Sir Lawrence Alma-Tadema was born on January 8, 1836. Alma-Tadema studied art in Antwerp; a honeymoon in Italy, Greece, and Pompeii kindled his interest in Classical artistic ideals. He spent a significant amount of time studying archaeological sites or photographs of them. Visits to the sites gave him subject matter as he increased his study and knowledge of daily life in the Greek and Roman empires.
Alma-Tadema moved to England in 1869 and began creating paintings of partially-clothed women posed before backdrops from ancient Greece, Rome, and Egypt. At times he integrated so many objects into his paintings that some said they resembled museum catalogs.

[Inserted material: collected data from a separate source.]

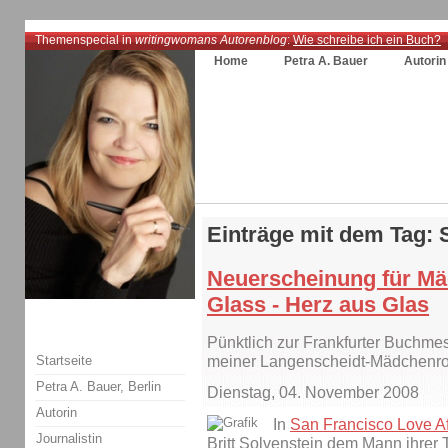
Themenspecial in
writingwomans Autorenblog
:
Wie schreibe ich ein Buch?
Home
Petra A. Bauer
Autorin
Einträge mit dem Tag:
Neuerscheinung für Mäd
Glass - Herz aus Glas
Pünktlich zur Frankfurter Buchme
Startseite
meiner Langenscheidt-Mädchenr
Petra A. Bauer, Berlin
Dienstag, 04. November 2008
Autorin
In
San Francisco Love Aff
Journalistin
Britt Solvenstein dem Mann ihrer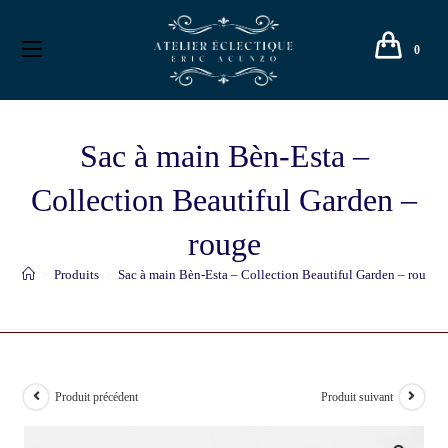
0
Sac à main Bèn-Esta –
Collection Beautiful Garden –
rouge
>
Produits
>
Sac à main Bèn-Esta – Collection Beautiful Garden – rouge
Produit précédent
Produit suivant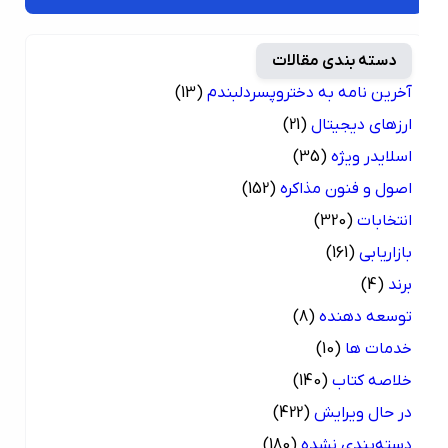
دسته بندی مقالات
آخرین نامه به دختروپسردلبندم
(13)
ارزهای دیجیتال
(21)
اسلایدر ویژه
(35)
اصول و فنون مذاکره
(152)
انتخابات
(320)
بازاریابی
(161)
برند
(4)
توسعه دهنده
(8)
خدمات ها
(10)
خلاصه کتاب
(140)
در حال ویرایش
(422)
دسته‌بندی نشده
(180)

Alma-Tadema's works are remarkable for the way in which flowers, textures, and hard reflecting surfaces like metals, pottery, and especially marble are recreated – in fact his realistic depiction of marble led him to be called the “marbelous painter.” His work shows much of the detailed draftsmanship, brilliant colors, and technical skill of the Dutch masters. He became one of the most famous and highly paid artists of his time.
But because of the rise of post-impressionism, cubism, and modern art, Alma-Tadema’s work fell out of favor and became next to impossible to sell. Critic John Ruskin called him "the worst painter of the 19th century." Like Bouguereau, although an artistic giant in his lifetime, he has not been mentioned in art history classes since the 1950s. I never heard of him in any art history class I attended.
Thankfully today he is regarded as a principal classical-subject and academic painter whose works demonstrate the skill of an era concerned with recreating the past, some of which was being discovered through archaeological research, and continuing the traditions of the old masters. It's shameful that he fell into obscurity for so long.